J’ai présenté, comme auteur, la proposition de loi n° 416, je vais maintenant prendre part à la discussion au nom de mon groupe.
Il me semble important que nos échanges ne cèdent pas à la confusion. J’ai écouté attentivement Mme la rapporteur, laquelle, par un exposé assez précis, a justifié notre choix de légiférer sur ce sujet. Contrairement à M. Jean-Pierre Leleux, elle n’a pas considéré que la régulation se faisait « de façon naturelle ».
Le débat apparaît donc nécessaire, et j’entends la différence d’appréciation de ces propositions de loi entre, d’une part, les propos de Mme la rapporteur et, d’autre part, les déclarations tenues devant nous par certains patrons de presse et de médias et relayées presque exactement par M. Leleux.
La régulation naturelle n’existe pas et en matière de droit et d’indépendance de la presse et des médias, il n’a jamais été question de s’en remettre à cela.
Nous posons des droits, des règles et des principes, qui doivent précisément permettre une régulation qui ne soit pas naturelle et sauvage. Il ne s’agit pas, ici, de l’audiovisuel public, mais de groupes privés, au sein desquels les rapports de force sont clairs : ceux qui possèdent décident. S’agissant d’information, la définition de protections apparaît donc nécessaire.
Nous échangeons avec Mme la rapporteur à propos des précisions qu’il reste à apporter sur plusieurs sujets. Nous ne formulons sans doute pas les choses de la même manière, mais le débat porte sur le rôle du CSA, sur la désignation, la composition ou le champ d’action des comités indépendants d’éthique ou de déontologie, voire sur le regard que doit porter sur eux le CSA.
Il en va de même des chartes, à propos desquelles nous devons éviter toute confusion. Je soutiendrai ici que celles-ci ne pourront pas être des chartes maison déconnectées des principes généraux de la profession. Nous devons, à ce sujet, tenir compte des propos tenus par Pierre Laurent. Toutefois, la référence à des textes infralégislatifs qui n’offrent peut-être pas la stabilité juridique nécessaire ne me semble pas idoine pour fixer des principes généraux.
Tous ces débats sont légitimes. Comme nous légiférons sans doute un peu trop rapidement, je ne suis pas toujours certain de défendre la meilleure position. Pour cette raison, un de nos amendements vise, sinon à mettre en place une clause de revoyure, au moins à permettre au Parlement, ensuite, d’observer le fonctionnement des mesures adoptées et de juger de leur justesse ou de la nécessité de les compléter.
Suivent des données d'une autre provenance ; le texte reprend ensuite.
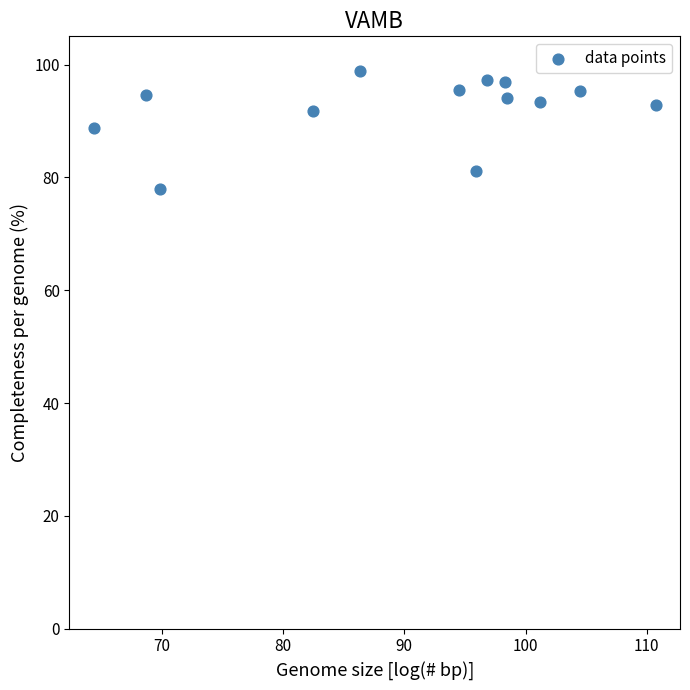

What is the range of X values (max minus min)?

46.4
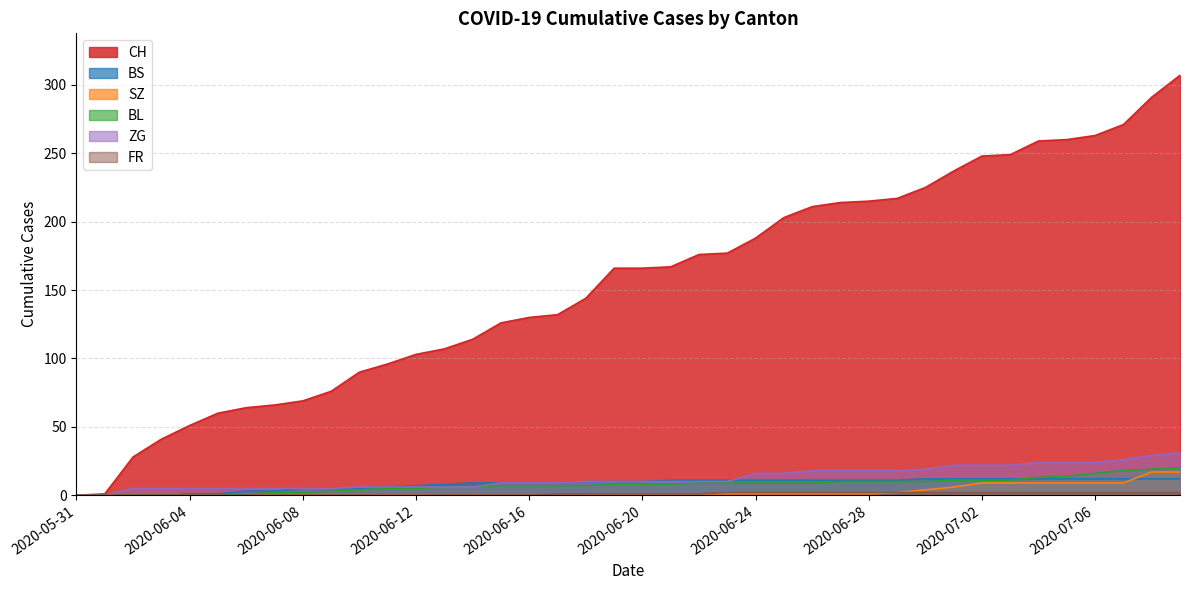

Which series has the widest spread of values?

CH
Personne ne saurait affirmer aujourd’hui que ses choix sont les bons. Nous devons nous efforcer d’établir ces garde-fous.
Un autre débat est lancé par M. Leleux, lequel affirme qu’il ne s’agirait ici que d’embêter des entreprises déjà confrontées à des difficultés, plutôt que de leur venir en aide.
Franchement, je ne connais pas une entreprise de médias ou de presse qui, au vu de son capital ou de ses moyens propres, puisse se dire maltraitée par les pouvoirs publics, notamment en matière d’aide financière. Suivez mon regard ! Il conviendrait plutôt de remercier l’État de son aide, y compris en matière de distribution. L’implication de l’État au service de la défense de ce pluralisme doit être saluée.
Pour terminer, j’ajoute un élément que je compte introduire par amendement, relatif aux reventes spéculatives de fréquences. Mme Catherine Morin-Desailly avait introduit dans la loi pour la croissance, l’activité et l’égalité des chances économiques, après un vote unanime du Sénat, la taxation à 20 % des plus-values tirées de ces opérations, afin de produire un effet dissuasif. Il y a longtemps, j’avais proposé 5 %, sans rencontrer l’unanimité ; elle se fait aujourd’hui sur 20 %, je suis pour !
Le CSA a ensuite réagi conformément aux souhaits de Mme Morin-Desailly à la vente spéculative de la chaîne Numéro 23. Le Conseil d’État a cassé cette décision. Je défendrai un amendement tendant à donner au CSA les moyens d’exercer sa mission sans être entravé, en soumettant les attributions de fréquences à une période probatoire. Cela permettra de s’assurer, après deux ans et demi, que les engagements pris sont tenus. Je m’en expliquerai.
À mon sens, nous devons être capables de légiférer en répondant aux situations concrètes qui s’imposent à nous. Nous avions unanimement considéré que les reventes spéculatives de fréquences étaient néfastes à la démocratie ; la situation actuelle constitue pour nous un véritable camouflet.